[Saved entries]

┄┄┄┄┄┄

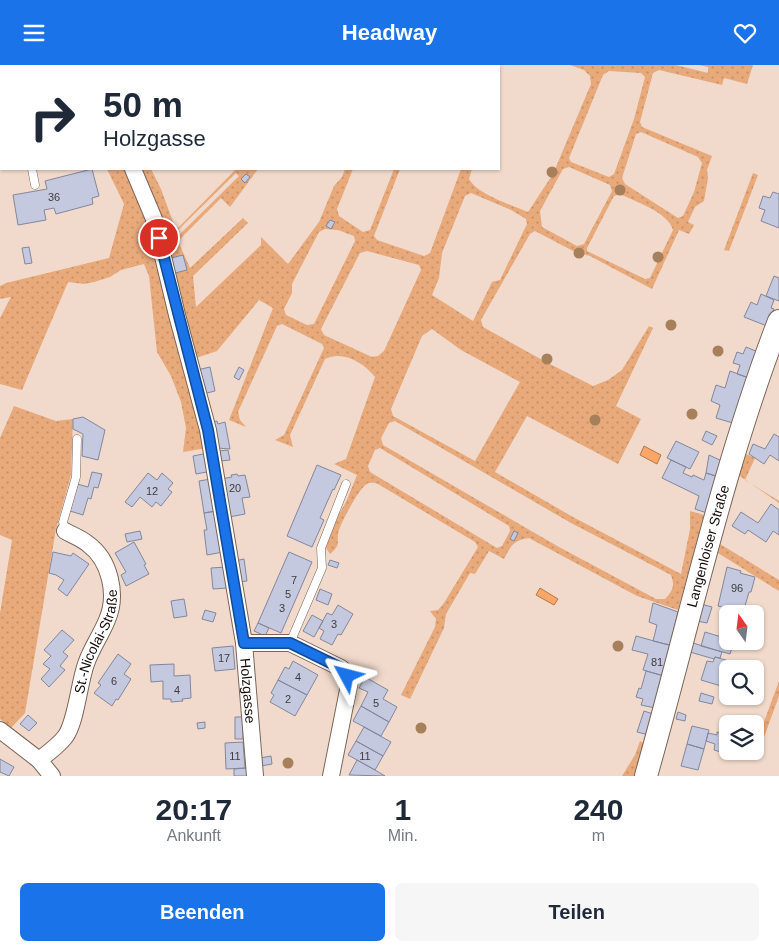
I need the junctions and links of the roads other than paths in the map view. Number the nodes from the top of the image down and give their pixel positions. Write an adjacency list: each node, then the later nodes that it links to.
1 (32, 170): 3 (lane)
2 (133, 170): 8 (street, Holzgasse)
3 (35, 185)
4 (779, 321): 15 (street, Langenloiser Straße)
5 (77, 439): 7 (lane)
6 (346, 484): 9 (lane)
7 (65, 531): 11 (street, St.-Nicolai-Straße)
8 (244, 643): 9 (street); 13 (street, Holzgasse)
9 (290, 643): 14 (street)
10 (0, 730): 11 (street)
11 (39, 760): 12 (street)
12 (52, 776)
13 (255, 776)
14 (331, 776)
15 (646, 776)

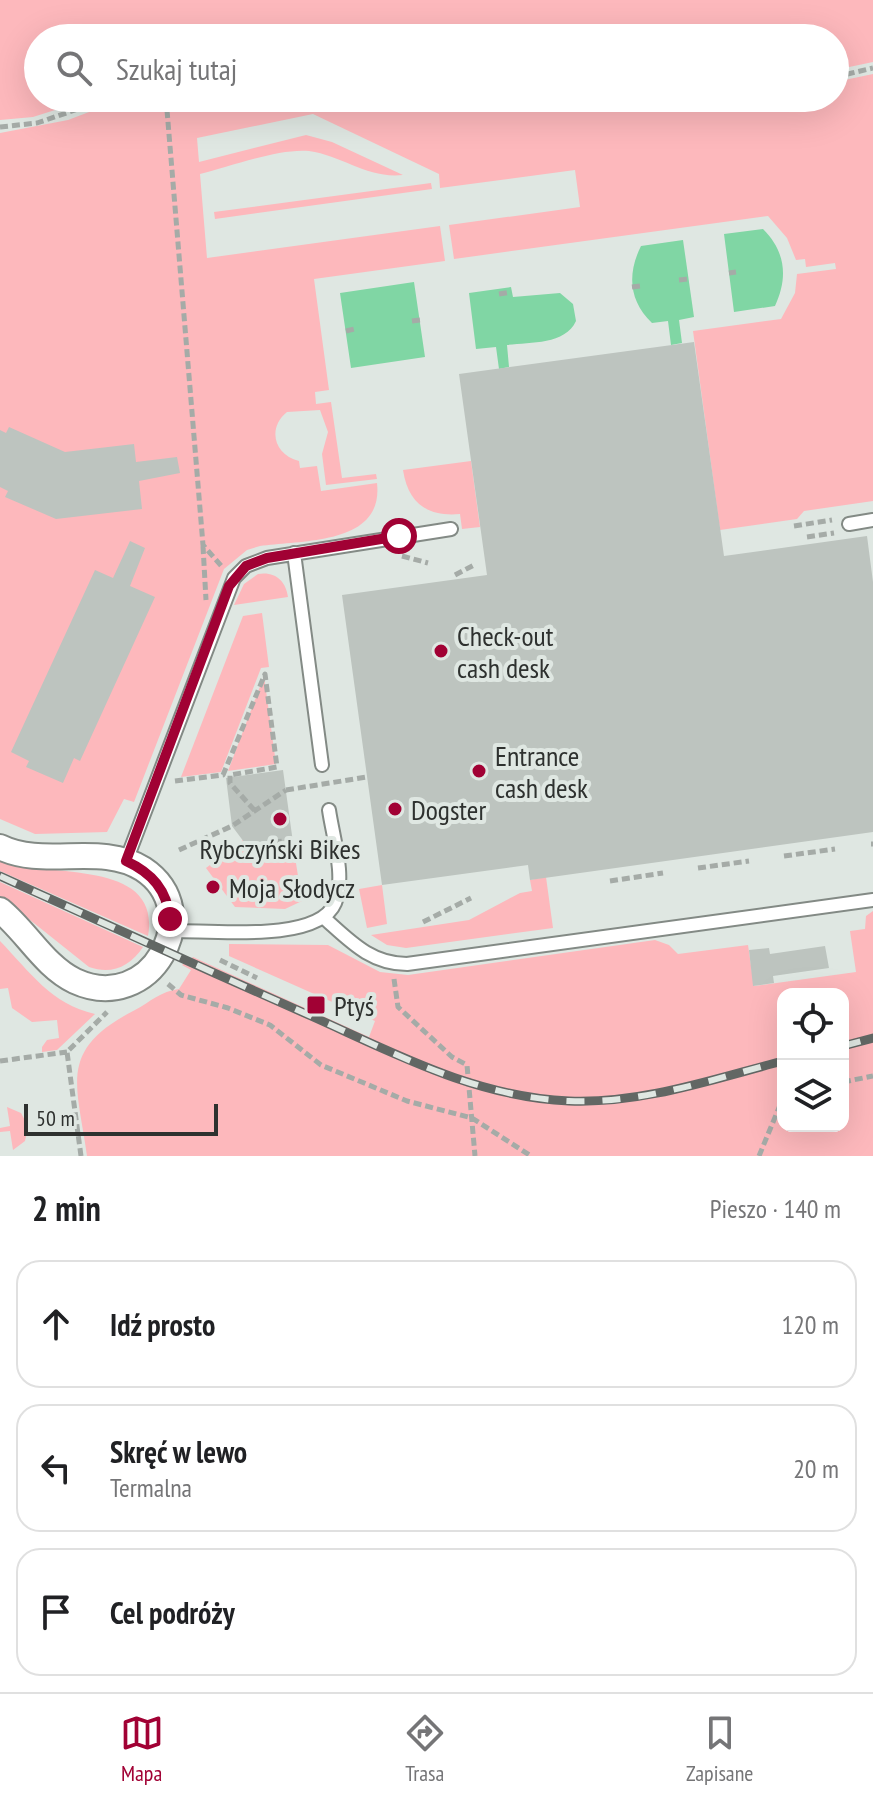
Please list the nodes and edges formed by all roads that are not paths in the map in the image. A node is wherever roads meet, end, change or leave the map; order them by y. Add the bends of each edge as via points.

┄┄┄┄┄┄

● Assignment
Copy out the entries exactly as they stand, omitting the images.

● Exercise solution
I need the junctions and links of the roads other than paths in the map view. Number the nodes from the top of the image down and give their pixel positions. Write an adjacency list: each node, then the later nodes that it links to.
1 (32, 170): 3 (lane)
2 (133, 170): 8 (street, Holzgasse)
3 (35, 185)
4 (779, 321): 15 (street, Langenloiser Straße)
5 (77, 439): 7 (lane)
6 (346, 484): 9 (lane)
7 (65, 531): 11 (street, St.-Nicolai-Straße)
8 (244, 643): 9 (street); 13 (street, Holzgasse)
9 (290, 643): 14 (street)
10 (0, 730): 11 (street)
11 (39, 760): 12 (street)
12 (52, 776)
13 (255, 776)
14 (331, 776)
15 (646, 776)

Please list the nodes and edges formed by all roads that are not paths in the map in the image. A node is wherever roads meet, end, change or leave the map; order them by y. Add the bends of each edge as via points.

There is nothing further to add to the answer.